La causa della carenza è dovuta in parte alle previsioni di vendita fatte nel 2020, dove a fronte di un primo semestre in forte calo, le case automobilistiche si sono trovate impreparate quando la produzione è ripresa a un ritmo regolare. Dall'altro lato, il settore automotive utilizza solo il 10% della produzione globale di microchip e questo dà loro uno scarso potere negoziale.

 

 

Allarme fino al 2023 - Queste difficoltà potrebbero portare una perdita al settore di decine di miliardi di dollari (dati AlixPartners), con un ammanco di 36 milioni di veicoli previsti da qui alla fine del prossimo anno. Un problema che secondo Jim Whitehurst, presidente di Ibm, potrebbe protrarsi fino al 2023: "C'è un grande ritardo tra il momento in cui viene sviluppata una tecnologia e quando entra in fabbricazione", ha dichiarato a Bbc News.

 

Poche le aziende produttrici - I moderni microchip necesitano di tecnologie molto avanzate anche in fase di sviluppo, per questo le aziende che li producono non sono così numerose.
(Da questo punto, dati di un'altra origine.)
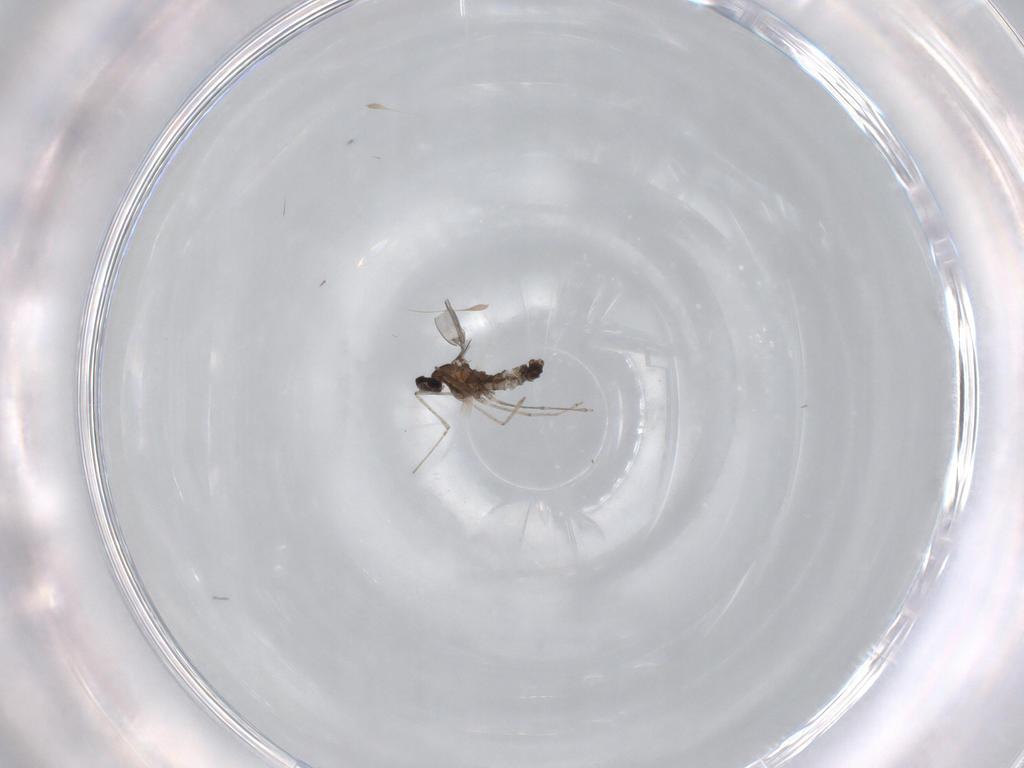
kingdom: Animalia
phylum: Arthropoda
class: Insecta
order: Diptera
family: Cecidomyiidae
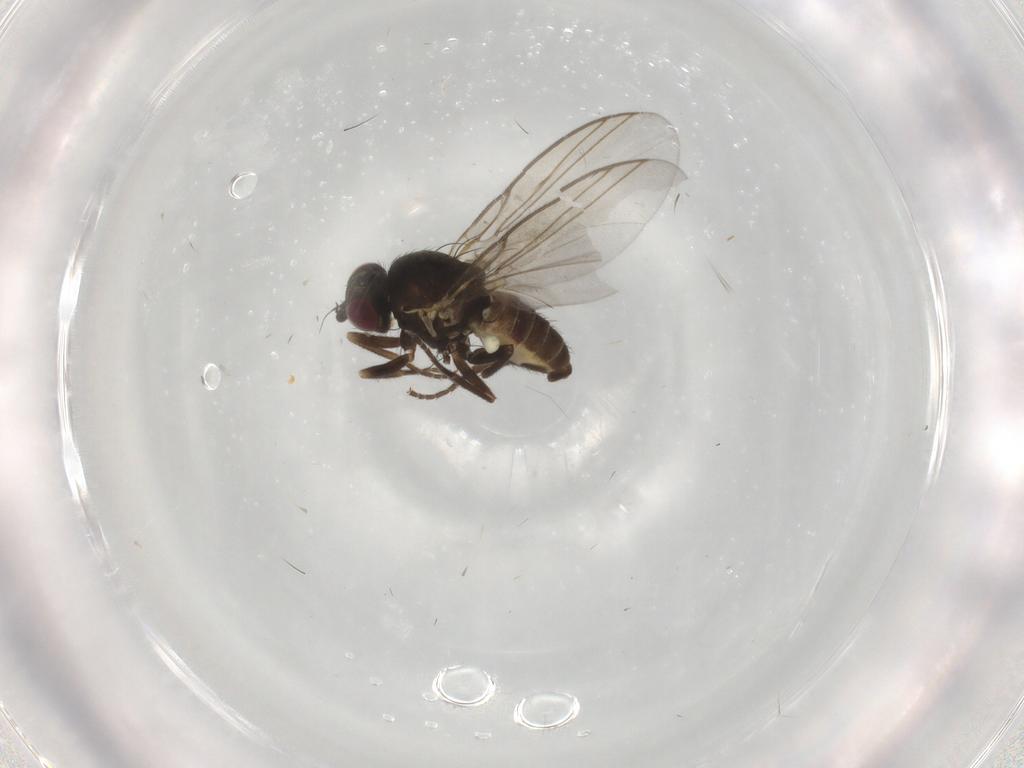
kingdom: Animalia
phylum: Arthropoda
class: Insecta
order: Diptera
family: Agromyzidae
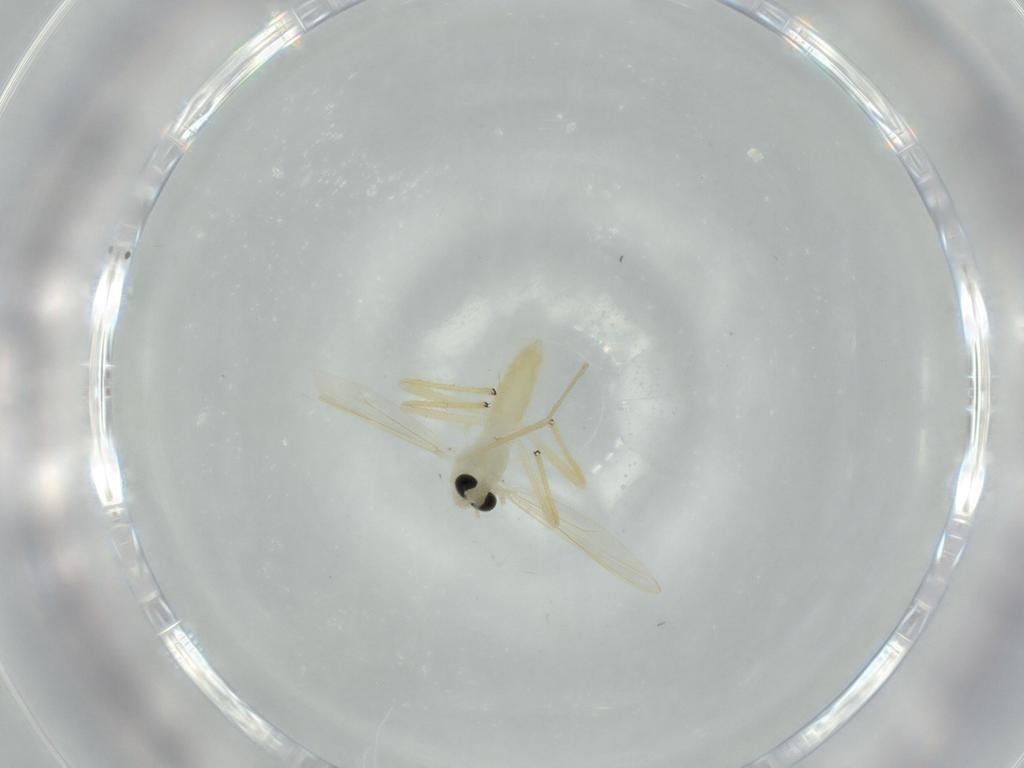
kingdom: Animalia
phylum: Arthropoda
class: Insecta
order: Diptera
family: Chironomidae
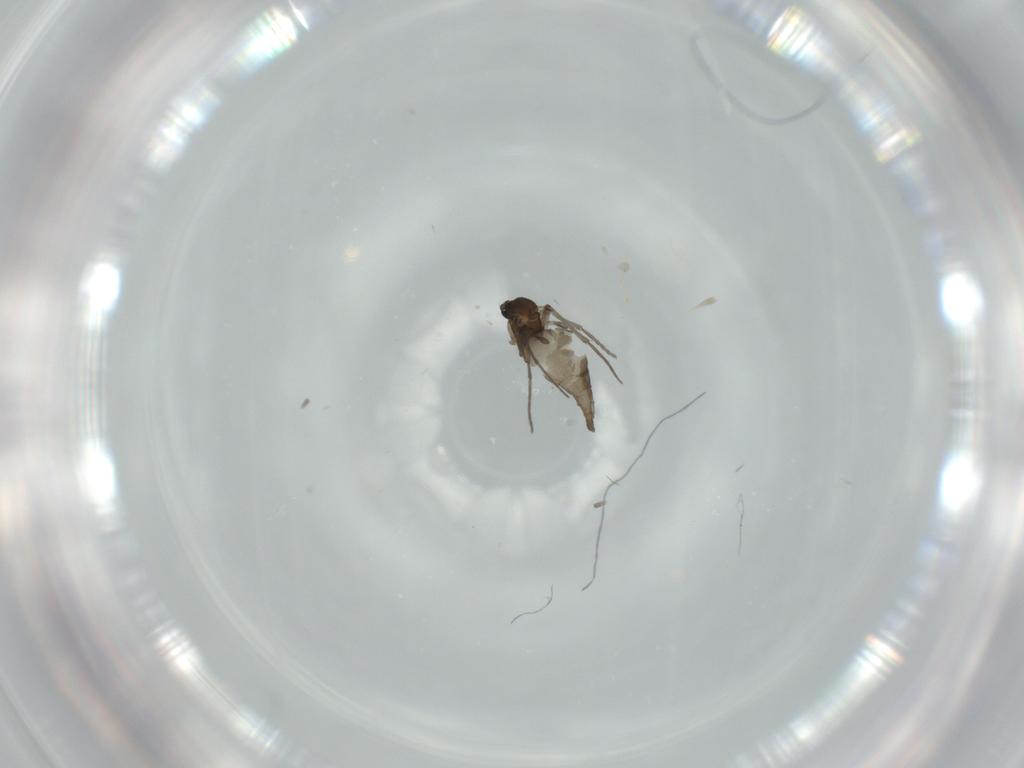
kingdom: Animalia
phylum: Arthropoda
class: Insecta
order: Diptera
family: Sciaridae
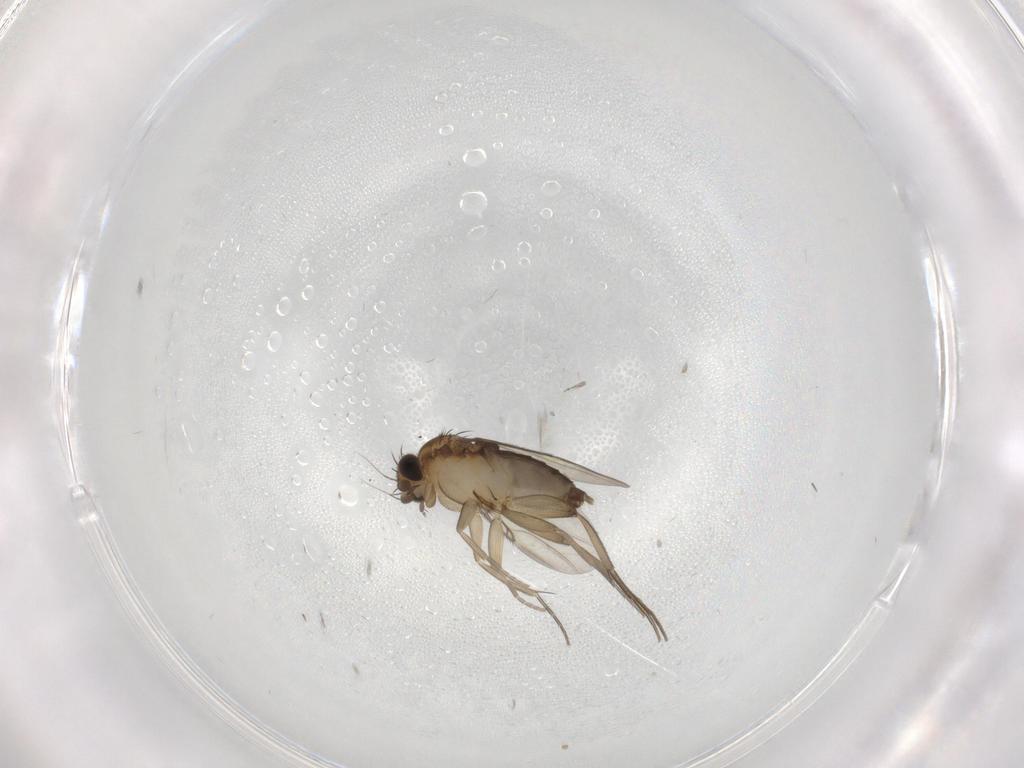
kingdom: Animalia
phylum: Arthropoda
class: Insecta
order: Diptera
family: Phoridae
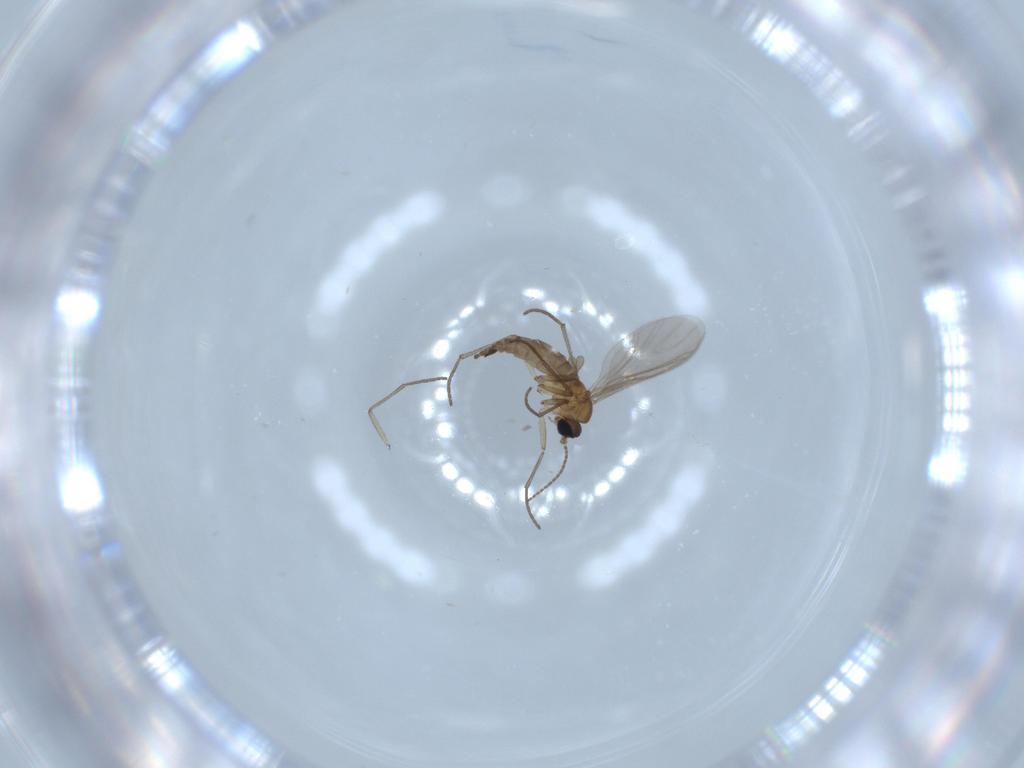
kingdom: Animalia
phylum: Arthropoda
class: Insecta
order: Diptera
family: Sciaridae
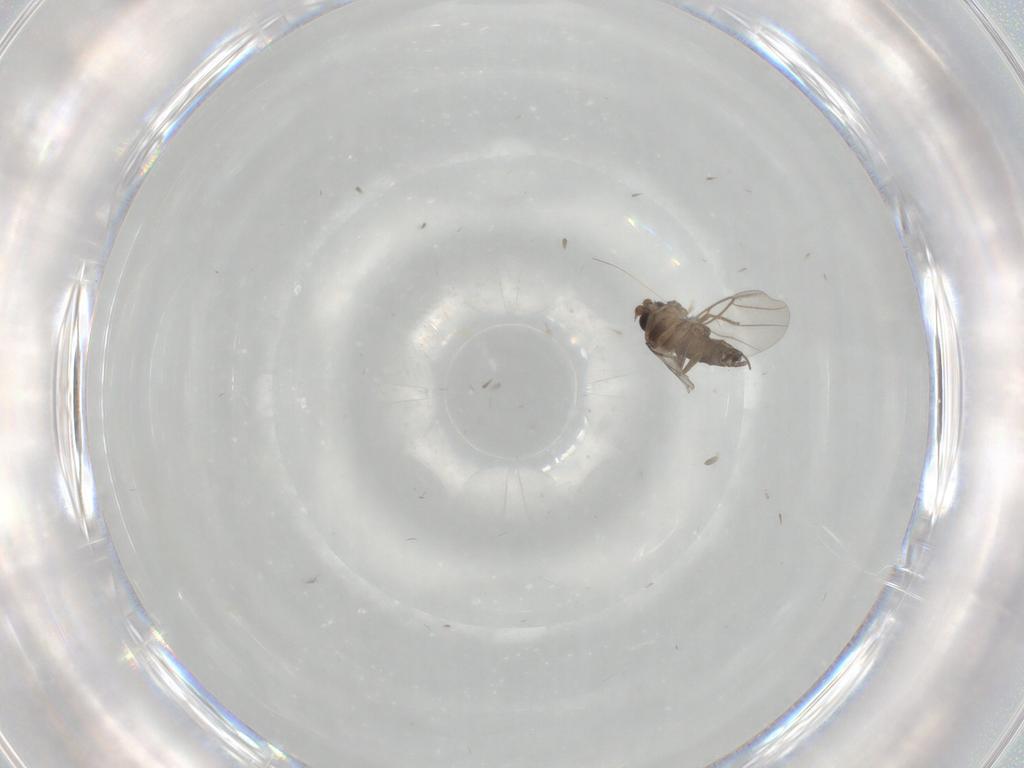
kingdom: Animalia
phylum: Arthropoda
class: Insecta
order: Diptera
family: Phoridae
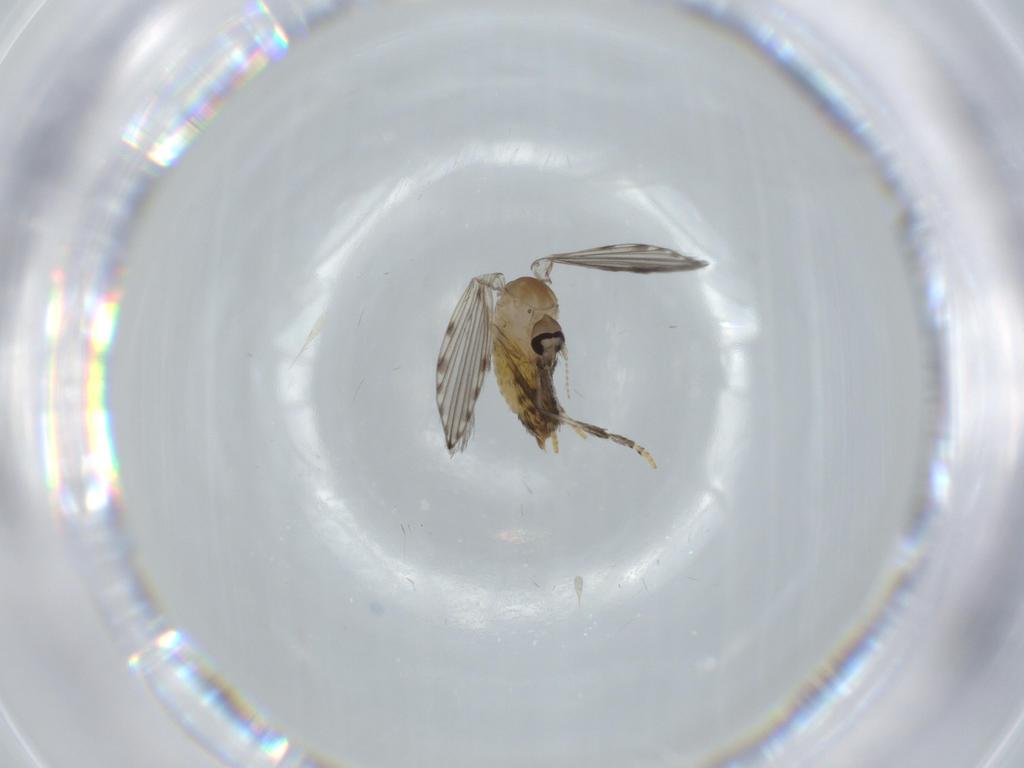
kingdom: Animalia
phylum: Arthropoda
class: Insecta
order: Diptera
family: Psychodidae
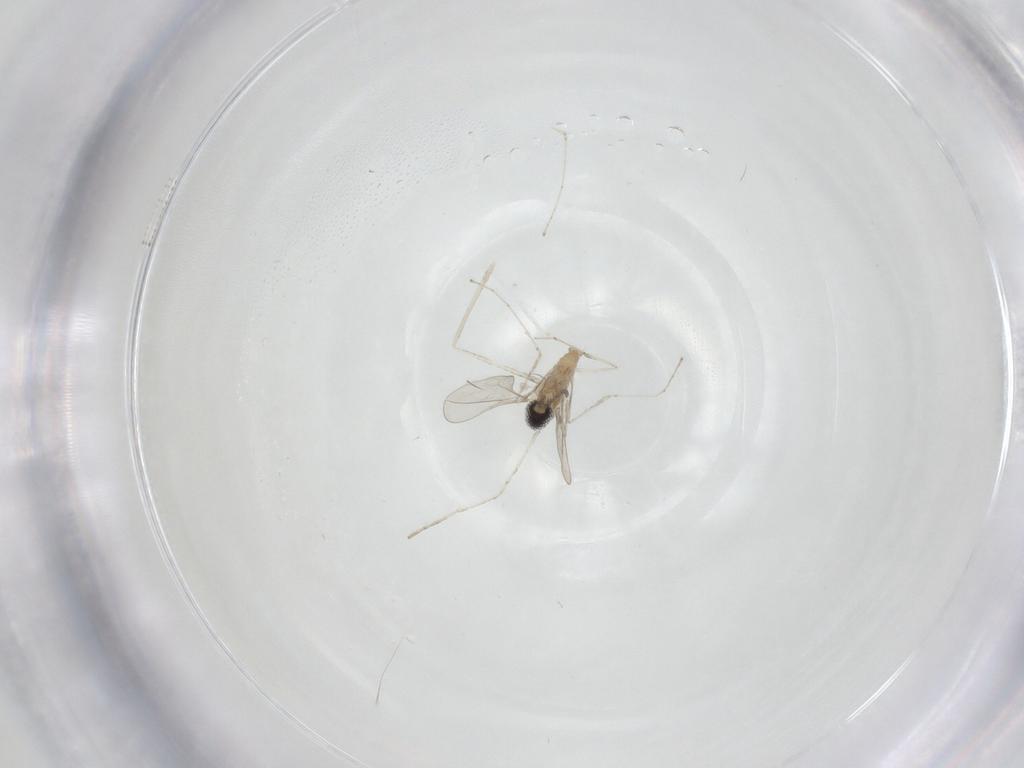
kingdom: Animalia
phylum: Arthropoda
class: Insecta
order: Diptera
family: Cecidomyiidae
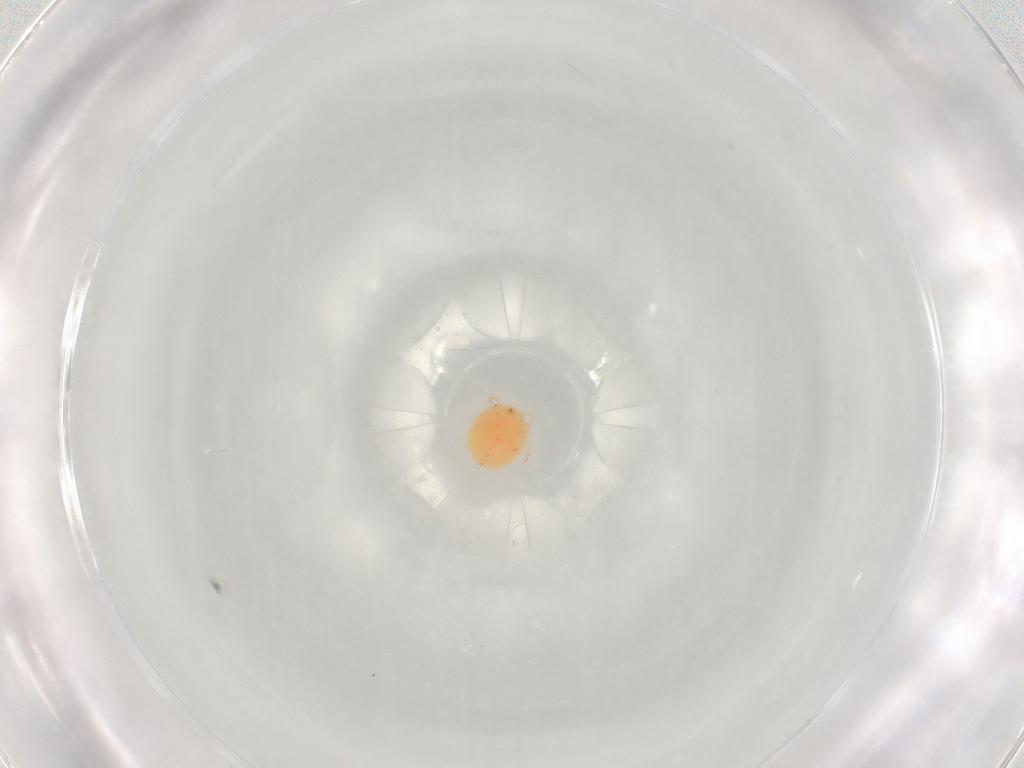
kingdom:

Per i chip di ultima generazione, con componenti che vanno da 5 a 7 nanometri, esistono solo tre società in grado di fabbricarli: Intel negli Stati Uniti, Samsung in Corea del Sud e TMSC a Taiwan. Ci sono molte altre aziende che si occupano di tecnologie meno avanzate, ma la guerra commerciale condotta dall'ex Presidente degli Stati Uniti Donald Trump - che aveva imposto dazi e sanzioni per chi acquistava componenti cinesi e vietato l'export verso Pechino - aveva ridotto le possibilità di acquisto.

 

Anche Sony e Microsoft accusano il colpo  - Un altro settore messo a durissima prova dalla carenza di componenti elettroniche è stato quello dei videogame. Sony e Microsoft, leader del settore, hanno lanciato alla fine del 2020 le loro console di ultima generazione, rispettivamente PlayStation 5 e Xbox Series X/S, ma dopo mesi faticano ancora a soddisfare la domanda del mercato. Problema analogo per i produttori di schede grafiche AMD e Nvidia, che con il lockdown sono rapidamente sparite dal commercio perché utilizzate per generare criptovaluta. 

 

 

Elettrodomestici e smartphone - La crisi dei microchip non sembra risparmiare nessuno. Nel mese di marzo, lo stabilimento Whirpool che si trova in Cina ha dichiarato di essere riuscito a soddisfare solo il 90% della domanda. Un calo del 10% sulla produzione annua è stato annunciato anche dalla statunitense Foxconn, azienda leader nel mondo degli smartphone, che lavora per conto di aziende come Apple e Samsung. 

 

Dagli Usa pronti 37 miliardi di dollari - Il primo a correre ai ripari per cercare di arginare la situazione e invertire la tendenza è stato il Presidente Joe Biden. L'inquilino della Casa Bianca ha firmato un ordine esecutivo per un investimento di 37 miliardi di dollari nel settore dei microchip e una revisione nella catena di forniture. Anche l'Europa è preoccupata dalla situazione, e alcuni Stati membri hanno proposto investimenti nel settore per rendersi indipendenti nella produzione di componenti elettroniche ed evitare di restare coinvolti in un nuovo scontro politico commerciale tra superpotenze. 

 

Anche Intel e TMSC pronte ad investire - Anche i diretti interessati sembrano intenzionati a non volerr cedere terreno. Intel ha annunciato un investimento di 20 miliardi di dollari per la realizzazione di nuovi stabilimenti negli Stati Uniti e in Europa. TSMC, che al momento è leader nel settore, ha annunciato un investimento da 100 miliardi di dollari in tre anni per aumentare la sua capacità di assemblaggio.